La ragione per cui gli edifici bruciano è nelle parole più pacate ma altrettanto efficaci di Kareem Abdul-Jabbar: «La comunità nera vive da anni in un palazzo ardente, venendo soffocata dal fumo mentre le fiamme si fanno sempre più vicine. Il razzismo in America è come la polvere nell’aria: sembra invisibile, anche se ti sta soffocando, fino a quando non permetti al sole di entrare. Allora, ti accorgi che è tutta intorno a te. Finché saremo in grado di mantenere viva quella luce, potremo fare pulizia e spazzare via quella polvere ovunque si posi. Ma occorre rimanere vigili, sapendo che resterà sospesa nell’aria. [..] La maggiore preoccupazione della comunità nera in questo momento è se i loro figli, mariti, fratelli e padri saranno uccisi da poliziotti o aspiranti tali semplicemente perché si trovano in strada a camminare, a correre o a guidare. O se essere nero vuol dire rifugiarsi a casa per il resto della loro vita perché il male del razzismo che infetta la nazione è più letale di ogni altra emergenza.
Ciò che dovreste vedere quando volgete lo sguardo verso i neri che protestano in quest’epoca sono persone arrivate al limite non perché chiedono che siano riaperti i bar e o i centri estetici, ma perché vogliono vivere. Vogliono respirare. E la cosa peggiore è che si pensa che noi dobbiamo giustificare la nostra indignazione ogni volta che il calderone ribolle. Circa settanta, anni fa Langston Hughes si chiedeva, nella sua poesia Harlem, cosa succede a un sogno rimandato? Forse affonda come un carico pesante oppure esplode? Cinquant’anni fa, in Inner City Blues, Marvin Gaye cantava: Il modo in cui manipolano la mia vita mi fa venire voglia di urlare. E oggi […] vogliono toglierci la voce, rubarci il respiro. Dunque, ciò che vedete quando volgete lo sguardo verso i manifestanti neri, dipende da dove vi trovate: se siete in quel palazzo ardente o piuttosto lo guardate dallo schermo della tv con una vaschetta di pop-corn».

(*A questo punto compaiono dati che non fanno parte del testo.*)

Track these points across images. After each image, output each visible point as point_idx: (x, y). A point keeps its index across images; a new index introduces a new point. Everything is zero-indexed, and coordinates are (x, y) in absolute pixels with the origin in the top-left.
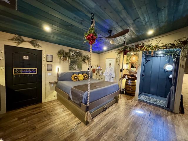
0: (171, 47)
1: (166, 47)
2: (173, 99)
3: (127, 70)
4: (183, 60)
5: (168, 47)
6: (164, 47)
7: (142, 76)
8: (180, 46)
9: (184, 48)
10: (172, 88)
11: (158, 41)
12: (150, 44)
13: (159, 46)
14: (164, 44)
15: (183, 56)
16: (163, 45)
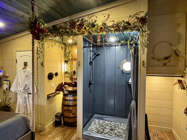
0: (125, 28)
1: (119, 28)
2: (135, 127)
3: (67, 75)
4: (143, 53)
5: (121, 29)
6: (115, 27)
7: (89, 84)
8: (137, 26)
9: (142, 30)
10: (132, 104)
11: (106, 17)
12: (93, 21)
13: (108, 25)
14: (116, 22)
15: (143, 45)
16: (114, 23)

Entrambi, Mallory e Abdul-Jabbar – e come loro tanti altri –, hanno risposto a Trump e a Biden con la forza di una motivazione che la politica non conosce. Che non vuole conoscere. Il sogno americano ha, oggi, l’opportunità di diventare veramente tale, di rendere gli Stati Uniti e il mondo intero quella terra di opportunità fino a ora soltanto sperate. Comprendere l’urgenza della piazza, dei palazzi che bruciano, della rabbia di un fratello brutalmente ammazzato, lasciando la retorica a una classe dirigenziale che non può rappresentarci, è il solo modo di agire. Anche in Italia, dove la situazione è migliore finché ci costringiamo a tenere le tapparelle abbassate. La polvere è a Minneapolis, è qui, è ovunque. Muoviamoci. Magari, per una volta, emulare gli USA non sarà stato un errore.